Maç bu kez maç öncesinden daha iyiydi. Özellikle ilk 30 dakika sezonun en iyi Fenerbahçe'si. Tribünde keyif alıyoruz. Herkes iyi, herkes istekli. Top hep bizde. Özellikle yıllardan beri istediğim 1-0 öne geçtikten sonra bile Trabzonspor ortasahayı geçemedi. Top yine bizdeydi. Büyük takım olmak bunu gerektiriyor. Bunu her maç yapmalıyız. 2.yarı biraz daha kontrollü futbol oynadık ancak buna rağmen rakibe pozisyon vermedik, son dakikalar Fernandao'nun golüyle skoru 2-0'a getirip maçı kapattık.
Nani ve taklaları.
Takımda herkes iyiydi. Tek bir isim vermeye gerek yok.
Vitor Pereira'yı çok sevdim, Topuk Yaylası'na gittim, hocamı yakından gördüm, açıklamaları ile mutlu oldum, daha da sevdim. Kötü günlerinde herkes eleştirirken sustum şimdi iyi günlerinde yine susuyorum. İyi günleri diyorum çünkü kafasındaki oyunu artık oturtmaya başladı. Daha da iyi olacağına inanıyorum. Yabancı bir ülkede, yeni bir takımı aldı, geçiş sürecini atlattı, artık yükseliş dönemi olacak.
Lider olmak çok güzel.
Salih Dursun gibi oyuncular beni tribünde deli ediyor, gol atan herhangi bir futbolcuya tepki vermiyorken gereksiz yere ortamı geren bu tarz oyuncuları kabullenemiyorum. Salih Dursun onların başında geliyor. Hiç yoktan takımın en bu olaylardan uzak adamı Markovic'e saldırdı.

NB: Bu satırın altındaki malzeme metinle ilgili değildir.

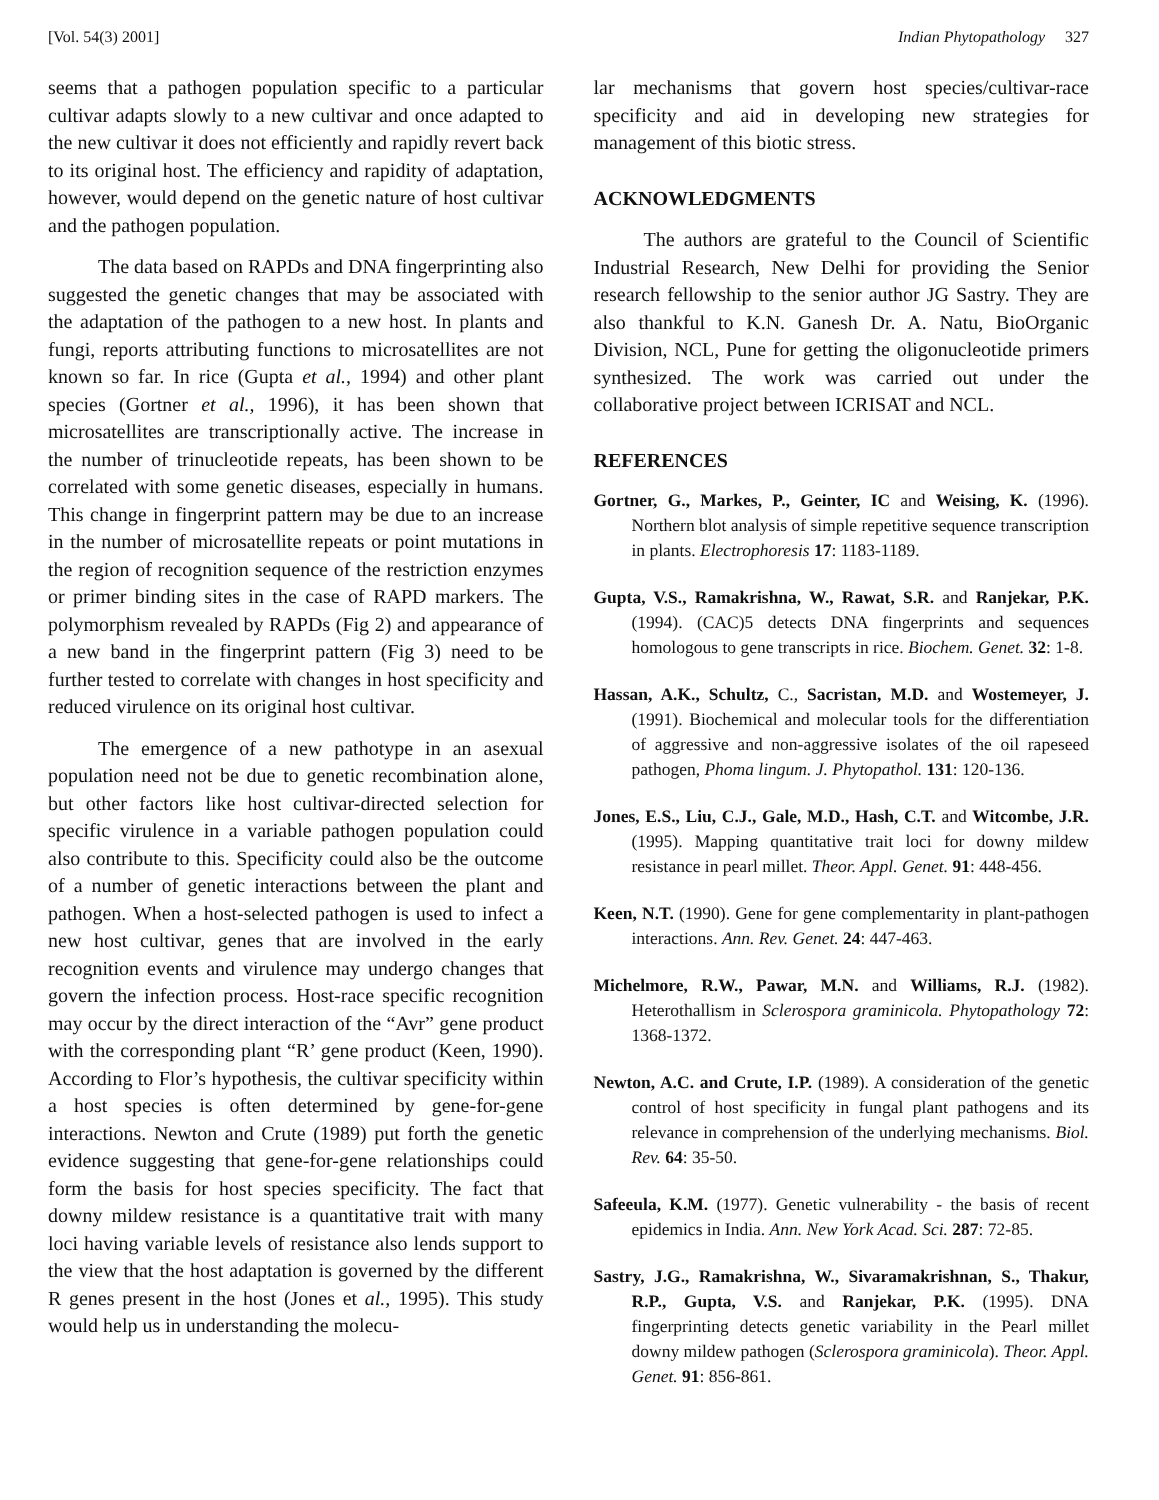[Vol. 54(3) 2001] Indian Phytopathology 327
seems that a pathogen population specific to a particular cultivar adapts slowly to a new cultivar and once adapted to the new cultivar it does not efficiently and rapidly revert back to its original host. The efficiency and rapidity of adaptation, however, would depend on the genetic nature of host cultivar and the pathogen population.
The data based on RAPDs and DNA fingerprinting also suggested the genetic changes that may be associated with the adaptation of the pathogen to a new host. In plants and fungi, reports attributing functions to microsatellites are not known so far. In rice (Gupta et al., 1994) and other plant species (Gortner et al., 1996), it has been shown that microsatellites are transcriptionally active. The increase in the number of trinucleotide repeats, has been shown to be correlated with some genetic diseases, especially in humans. This change in fingerprint pattern may be due to an increase in the number of microsatellite repeats or point mutations in the region of recognition sequence of the restriction enzymes or primer binding sites in the case of RAPD markers. The polymorphism revealed by RAPDs (Fig 2) and appearance of a new band in the fingerprint pattern (Fig 3) need to be further tested to correlate with changes in host specificity and reduced virulence on its original host cultivar.
The emergence of a new pathotype in an asexual population need not be due to genetic recombination alone, but other factors like host cultivar-directed selection for specific virulence in a variable pathogen population could also contribute to this. Specificity could also be the outcome of a number of genetic interactions between the plant and pathogen. When a host-selected pathogen is used to infect a new host cultivar, genes that are involved in the early recognition events and virulence may undergo changes that govern the infection process. Host-race specific recognition may occur by the direct interaction of the “Avr” gene product with the corresponding plant “R’ gene product (Keen, 1990). According to Flor’s hypothesis, the cultivar specificity within a host species is often determined by gene-for-gene interactions. Newton and Crute (1989) put forth the genetic evidence suggesting that gene-for-gene relationships could form the basis for host species specificity. The fact that downy mildew resistance is a quantitative trait with many loci having variable levels of resistance also lends support to the view that the host adaptation is governed by the different R genes present in the host (Jones et al., 1995). This study would help us in understanding the molecu-
lar mechanisms that govern host species/cultivar-race specificity and aid in developing new strategies for management of this biotic stress.
ACKNOWLEDGMENTS
The authors are grateful to the Council of Scientific Industrial Research, New Delhi for providing the Senior research fellowship to the senior author JG Sastry. They are also thankful to K.N. Ganesh Dr. A. Natu, BioOrganic Division, NCL, Pune for getting the oligonucleotide primers synthesized. The work was carried out under the collaborative project between ICRISAT and NCL.
REFERENCES
Gortner, G., Markes, P., Geinter, IC and Weising, K. (1996). Northern blot analysis of simple repetitive sequence transcription in plants. Electrophoresis 17: 1183-1189.
Gupta, V.S., Ramakrishna, W., Rawat, S.R. and Ranjekar, P.K. (1994). (CAC)5 detects DNA fingerprints and sequences homologous to gene transcripts in rice. Biochem. Genet. 32: 1-8.
Hassan, A.K., Schultz, C., Sacristan, M.D. and Wostemeyer, J. (1991). Biochemical and molecular tools for the differentiation of aggressive and non-aggressive isolates of the oil rapeseed pathogen, Phoma lingum. J. Phytopathol. 131: 120-136.
Jones, E.S., Liu, C.J., Gale, M.D., Hash, C.T. and Witcombe, J.R. (1995). Mapping quantitative trait loci for downy mildew resistance in pearl millet. Theor. Appl. Genet. 91: 448-456.
Keen, N.T. (1990). Gene for gene complementarity in plant-pathogen interactions. Ann. Rev. Genet. 24: 447-463.
Michelmore, R.W., Pawar, M.N. and Williams, R.J. (1982). Heterothallism in Sclerospora graminicola. Phytopathology 72: 1368-1372.
Newton, A.C. and Crute, I.P. (1989). A consideration of the genetic control of host specificity in fungal plant pathogens and its relevance in comprehension of the underlying mechanisms. Biol. Rev. 64: 35-50.
Safeeula, K.M. (1977). Genetic vulnerability - the basis of recent epidemics in India. Ann. New York Acad. Sci. 287: 72-85.
Sastry, J.G., Ramakrishna, W., Sivaramakrishnan, S., Thakur, R.P., Gupta, V.S. and Ranjekar, P.K. (1995). DNA fingerprinting detects genetic variability in the Pearl millet downy mildew pathogen (Sclerospora graminicola). Theor. Appl. Genet. 91: 856-861.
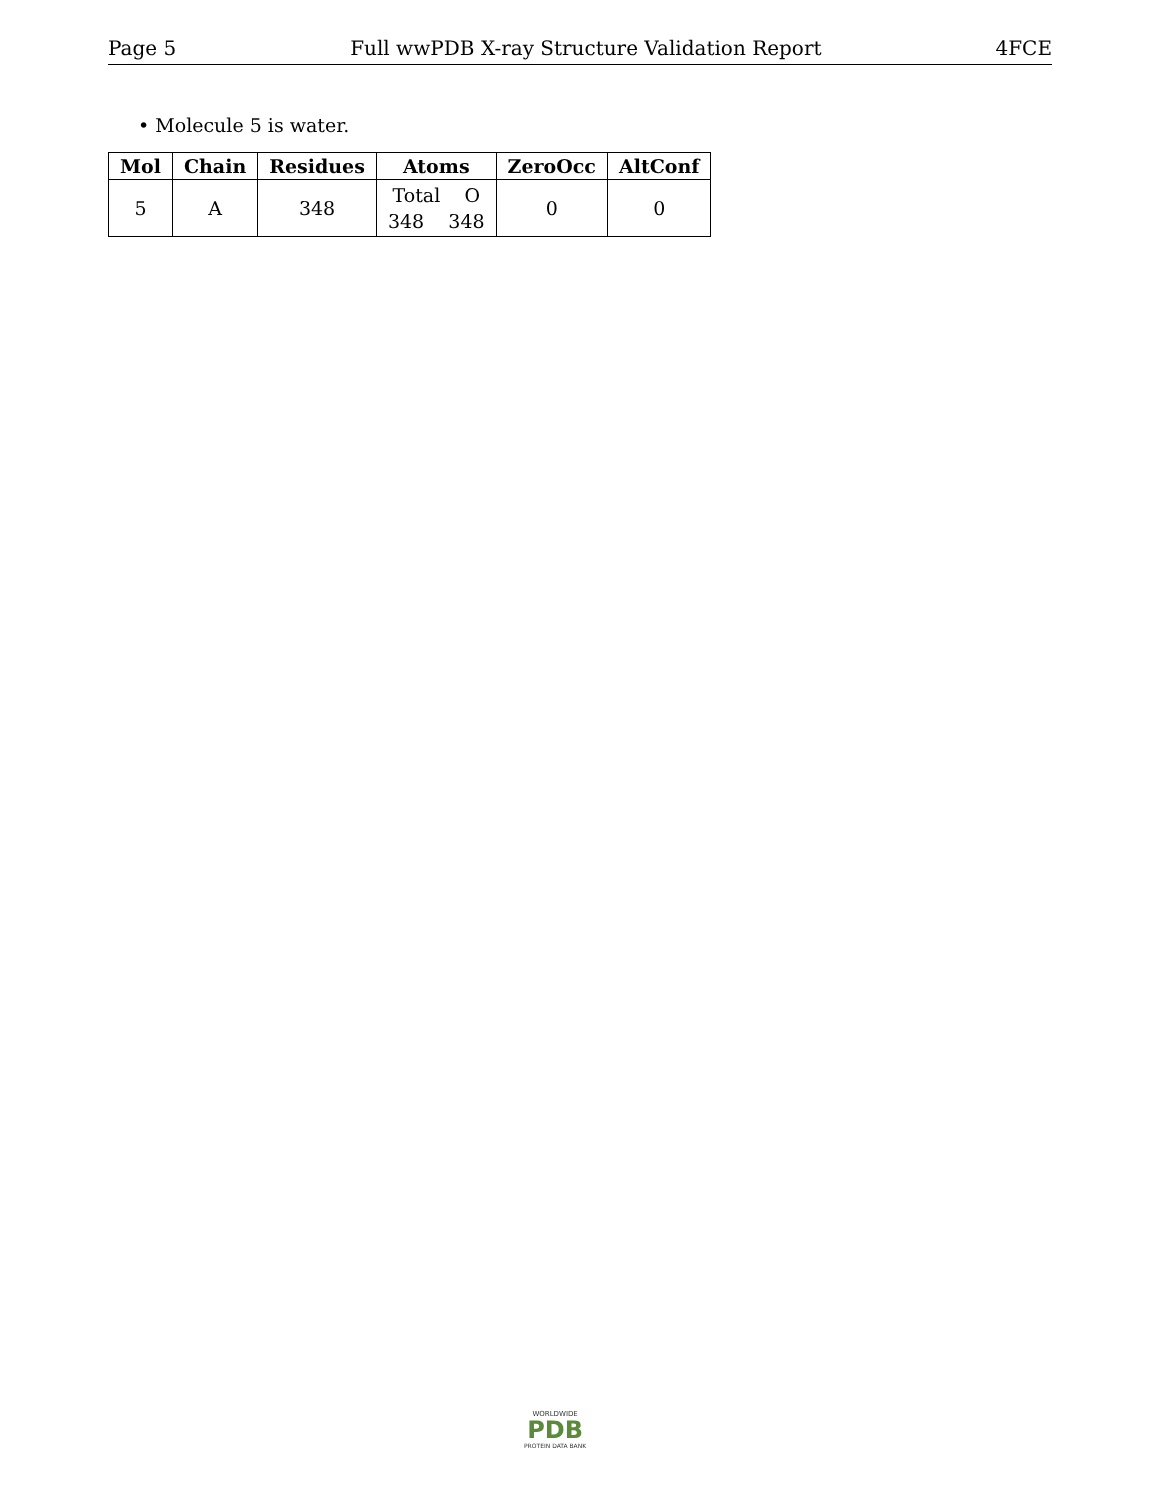Page 5 Full wwPDB X-ray Structure Validation Report 4FCE
• Molecule 5 is water.
| Mol | Chain | Residues | Atoms | ZeroOcc | AltConf |
| --- | --- | --- | --- | --- | --- |
| 5 | A | 348 | Total O 348 348 | 0 | 0 |
WORLDWIDE
PDB
PROTEIN DATA BANK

Sahi Markovic o pozisyon neden sarı kart gördü? Hakemin skandalıdır.
Kornere çıktığı bariz olan pozisyon ısrarla taç kullandıran hakeme de ne desek az. O pozisyon gol olması da iyi oldu.
Sahaya yabancı madde atmak da ayıp, sahaya yabancı madde atan taraftarı polise ispiyonlamak da. Gerçi bu konu çok karışık. Bir taraftar yüzünden neden zarar göreyim? Ya hakeme falan gelse maçı terketse? Bu kadar iyi giderken buna gerek var mı? Dediğim gibi karışık konu.
Tribünler iyiydi, daha da iyi olacak gibi. Okul Açık ile Migros arasında gerginlikler de bitti. Artık karşılıklı tezahuratlar da yapılıyor, her iki taraf da sarı-lacivert-şampiyon-fener tezahuratına katılım da gösteriyor. Tribünler bir oldu.
Trabzon ya da x bir takım için kümeye diye bağırmak keyifli, ne küfür var ne başka bir şey. Hem iyice uyuz oluyorlar, hem harika atmosfer oluyor.
Kombineli taraftar olmak ayrıcalıktır.
38 bin kombine satan bir takımın maçına 37.500 taraftar geliyor. Kombinesi olup da başkasına neden aktarma yapmıyor insanlar anlamıyorum. Aktarmak da 2 dakika sürmüyor. Çok basit bir işlemi var.
Pazar günü Gaziantepspor deplasmanındayız. Kazanırsak güzel olacak.
10 Aralık Perşembe Celtic ve 13 Aralık Pazar Başakşehir maçlarında tribünde olacağım. Tabii öncesi parkta.
Hayat Fenerbahçe'yi yaşayarak çok güzel.